This is a question I’m asked nearly everyday. I think it’s great that people are becoming more knowledgeable on their investment options. However, I have no clue where the idea that investing in a Roth IRA became “THE GREATEST INVESTMENT EVER.” It’s a much more complicated question than a simple yes or no, and I see many in the financial arena throwing out a blanket statement that everyone should invest in a Roth. That may be great to draw people to your website, but as far as providing true, personalized advice I think it falls very short. So, in response I’m going to detail the origins of the Roth IRA and who it is and isn’t made for.
Let’s do it!
So, lets start at the base. I’m constantly speaking on building a solid foundation, and the foundation for understanding whether you should do something typically starts with having knowledge on what that thing is, and how it began.
A long, long time ago in 1997 (okay, not that long ago but in the internet age 1997 might as well be a century ago) the Roth IRA was birthed as part of the Taxpayer Relief Act of 1997. The name of the act that introduced the Roth should be nearly enough to tell you what it’s purpose is, to provide tax relief.
The name is in honor of its chief legislative sponsor, William Roth from Delaware. You can see this good looking guy right here:
That’s the face of a guy looking to help taxpayers
Mr. Roth sought to provide relief for those under a certain income threshold ($191,000 for married filing jointly in 2015) by allowing those who save to contribute after-tax income to an IRA and then withdraw the income from the Roth IRA later tax-free.
Basically, this means that any interest earned by the Roth IRA is effectively TAX-FREE.
People love the words tax free!
So, now that you have a general idea of what the Roth IRA is, let’s look at a few of the main advantages and disadvantages of the Roth IRA vs. Traditional IRA.
- Interest Earned by the Roth IRA is effectively tax-free
- Direct contributions to a Roth IRA (principal) may be withdrawn tax and penalty free at any time.
- If you decide purchase a new home, and it is your principal residence, Up to a lifetime maximum $10,000 in earnings withdrawals are considered qualified, also known as those lovely words tax-free.
- Unlike distributions from a regular IRA, qualified Roth distributions do not affect the calculaiton of taxable social security benefits. This calculation is known as the Provisional Income Threshold and determines how much of up to 85% of your social security income will be taxed. In other words, it’s a big advantage for the long term thinker.
- If you make too much, you may not be able to contribute to the Roth IRA due to income limitations. Now, most tax deductible employer sponsored retirement plans have no income limit for contributions.

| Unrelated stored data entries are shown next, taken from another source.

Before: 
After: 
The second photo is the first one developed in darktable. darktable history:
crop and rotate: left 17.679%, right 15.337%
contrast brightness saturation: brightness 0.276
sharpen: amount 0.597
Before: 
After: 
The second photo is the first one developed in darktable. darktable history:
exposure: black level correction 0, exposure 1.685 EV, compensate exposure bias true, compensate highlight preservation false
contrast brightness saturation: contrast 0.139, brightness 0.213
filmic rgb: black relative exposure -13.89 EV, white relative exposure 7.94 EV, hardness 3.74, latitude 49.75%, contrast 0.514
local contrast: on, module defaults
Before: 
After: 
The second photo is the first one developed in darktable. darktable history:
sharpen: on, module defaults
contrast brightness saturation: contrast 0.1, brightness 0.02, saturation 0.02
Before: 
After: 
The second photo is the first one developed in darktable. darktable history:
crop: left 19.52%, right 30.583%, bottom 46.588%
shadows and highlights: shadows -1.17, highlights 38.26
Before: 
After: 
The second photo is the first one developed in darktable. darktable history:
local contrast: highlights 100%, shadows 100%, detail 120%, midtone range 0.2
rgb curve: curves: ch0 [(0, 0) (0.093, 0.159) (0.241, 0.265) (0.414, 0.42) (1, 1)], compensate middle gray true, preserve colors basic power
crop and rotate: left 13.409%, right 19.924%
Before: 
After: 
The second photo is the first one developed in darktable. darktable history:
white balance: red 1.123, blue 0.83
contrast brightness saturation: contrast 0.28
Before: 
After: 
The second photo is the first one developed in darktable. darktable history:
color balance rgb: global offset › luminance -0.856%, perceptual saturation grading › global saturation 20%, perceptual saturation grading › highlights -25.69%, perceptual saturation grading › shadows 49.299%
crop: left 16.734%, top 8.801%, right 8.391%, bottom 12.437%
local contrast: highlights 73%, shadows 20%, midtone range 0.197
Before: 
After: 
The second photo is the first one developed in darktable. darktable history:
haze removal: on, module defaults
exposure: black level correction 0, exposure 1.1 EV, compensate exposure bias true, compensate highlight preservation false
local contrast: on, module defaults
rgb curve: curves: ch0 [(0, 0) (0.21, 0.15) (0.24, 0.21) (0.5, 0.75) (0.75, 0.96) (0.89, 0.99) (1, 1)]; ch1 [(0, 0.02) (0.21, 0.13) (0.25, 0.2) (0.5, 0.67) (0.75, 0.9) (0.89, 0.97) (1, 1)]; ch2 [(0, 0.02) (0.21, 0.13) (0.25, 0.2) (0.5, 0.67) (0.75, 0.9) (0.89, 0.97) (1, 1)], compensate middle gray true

- You may never actually experience the tax benefits of the Roth IRA. I.e. if you pass away before retirement.
- The Government is constantly changing it’s mind. Therefore, congress could change the rules that allow for tax free withdrawal of Roth IRA contributions. You never really know.
So to get down to brass tacks let’s give examples of who may benefit from the Roth IRA, and who would not.
John and Jane Doe (That’s actually my Wife and I but shhhh…)
Both are 30 years old.
Their combined income is $80,000 and they plan on working till their 60 years old.
They have enough cash reserves to reside on without working for many years.
They’ve maxed out their contribution limits at work and are looking for an investment to put some money away on the side.
They decide on a Roth IRA because…
- They plan on withdrawing the contributions sometime in their 50’s to build a home.
- They are going to wait more than 5 years to withdrawal from the Roth.
- They are under the income contributions.
- They are already maxing out their contribution limits at their workplace.
- They are relatively young and have a long time horizon.
- They don’t want to be forced to withdrawal an RMD at 70 1/2.
In this example based on the facts presented, a Roth IRA may certainly be a great investment.
Now lets look at a couple who may not benefit from a Roth IRA.
Sam and Susan Sassafras
Both are 60 years old
Make a combined income of $500,000
Both plan on working only 1 more year.
They are not contributing to their employer sponsored plans where they receive a hefty match.
Have only a small amount of money in their cash reserves.
Plan on making withdraws starting in 2 years.
They should forgo the Roth IRA because:
- They plan on withdrawing in 2 years, which is before the 5 year seasoning period is complete.
- They aren’t contributing to their employer sponsored plans.
- They plan on retiring soon.
- Finally, they wouldn’t even be allowed to contribute because they are over the income limitations.
So, is the Roth IRA “The Greatest Investment Ever.”
It depends who it’s for, and what the goals are.
These are the reasons Advisors are in place to help you look at the whole picture and making a decision.
Deciding to invest in something simply because some guy on YouTube told you to is not an investment strategy I would suggest.
There are many advantages and some disadvantages to the Roth IRA just like anything else in this world. Seek knowledge on the issue, meet with an expert, and figure out if it’s right for you.